Applauditissima performance dell'attore nello spettacolo andato in scena per la rassegna Il Cortile - Teatro Festival
Un corpo che ha fame non è un corpo che smette di mangiare, un corpo che ha fame è un corpo che sta mangiando se stesso. Questa, rivela Angelo Campolo, autore e protagonista di Stay Hungry – Indagine di un affamato, andato in scena presso Palazzo Calapaj-D’Alcontres per la rassegna Il Cortile – Teatro Festival, è stata la più grande sorpresa del suo studio di un corpo affamato.
La fame, quindi ci distrugge nel senso che ci porta ad auto-distruggerci. La fame – di cibo, di salute, di sicurezza – porta migliaia di africani a cercare in ogni modo di raggiungere la civile Europa, a qualunque costo.
Nessuna alternativa
Perché sei salito su quella zattera, dopo aver visto in che condizioni fosse? è la domanda che tanti, prima o poi, ci saremo posti, e a cui Angelo Campolo dà voce nel corso della rappresentazione ripercorrendo un dialogo con Ibrahim.
Cos’altro avrei dovuto fare? Tornare a morire in Mali? Restare a fare lo schiavo in Libia? è l’implacabile risposta.
Stay Hungry racconta l’esperienza di un laboratorio teatrale attraverso il quale Angelo Campolo ha conosciuto alcuni giovani migranti. Si parte dai primi incontri – anzi, ancora prima, dall’idea di partecipare a un bando -, si entra nel parallelo con Teorema di Pasolini, ma si esplora anche l’evoluzione della percezione comune dell’integrazione.

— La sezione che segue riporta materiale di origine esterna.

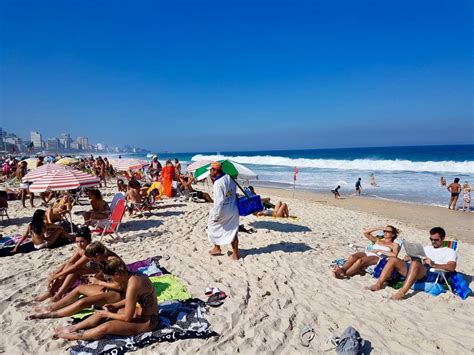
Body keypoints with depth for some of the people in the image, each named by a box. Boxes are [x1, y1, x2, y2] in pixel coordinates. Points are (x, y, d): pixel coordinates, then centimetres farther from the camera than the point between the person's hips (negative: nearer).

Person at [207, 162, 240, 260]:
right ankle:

Cinque anni che sembrano venti
Era il 2015, ma sembrano passati vent’anni, ripete spesso Campolo, guardando verso un’Italia che si è scoperta sempre più spaventata da ciò che non conosce, e chiedendosi quando si smette di essere una persona per diventare un concetto. In quale momento un migrante diventa un mero dato economico? E quando il Sud si trasforma soltanto in una statistica di disagio sociale?
Sicilia sempre vicina all’Africa, perché attraversando la regione per parlare nelle scuole del progetto di integrazione, il protagonista-narratore nota come la nostra terra si sia svuotata. Sempre per fame, i nostri figli e fratelli minori hanno dovuto fare i bagagli e sono stati costretti a partire.
La realtà contro il luogo comune
Si ride, guardando Stay Hungry, perché l’incontro tra la diversità porta con sé il paradosso, e Campolo padroneggia l’ironia e i tempi della battuta; ma soprattutto ci si ricorda di come il vero possa abbattere lo stereotipo.
I giovani maliani con cui Angelo Campolo ha lavorato per diversi anni a partite dal 2015 non incarnano affatto certi sgradevoli identikit spesso disegnati da chi un migrante non l’ha mai visto da vicino. Le loro storie – vere, verissime – sono dure da sopportare, ci mostrando orrori cui non siamo abituati, ci tolgono il diritto di lamentarci per i nostri guai. Forse, se le sentissimo al tv, cambieremmo canale. Ma in teatro non possiamo farlo, e Angelo Campolo non ci permette di distrarci, portandoci con sé dove vuole e facendoci tenere sempre la distanza – ora maggiore, ora molto inferiore – che lui sceglie per noi.
Tra le tante domande che l’attore si pone, ce n’è una relativa al teatro in generale. Quando il teatro è diventato una “cosa” in grado di aiutare gli altri? Quando ha smesso di essere violento e distruttivo?
Di sicuro, il suo teatro di narrazione è entrambe le cose, e dolce e amaro come la vita – ogni vita – che mette in scena.
Oltre a questo, Stay Hungry è anche un motivo di orgoglio messinese. Lo spettacolo, infatti, già vincitore del Nolo Fringe Festival 2019, ha recentemente vinto il premio In-Box 2020, aggiudicandosi le ventuno repliche messe in palio.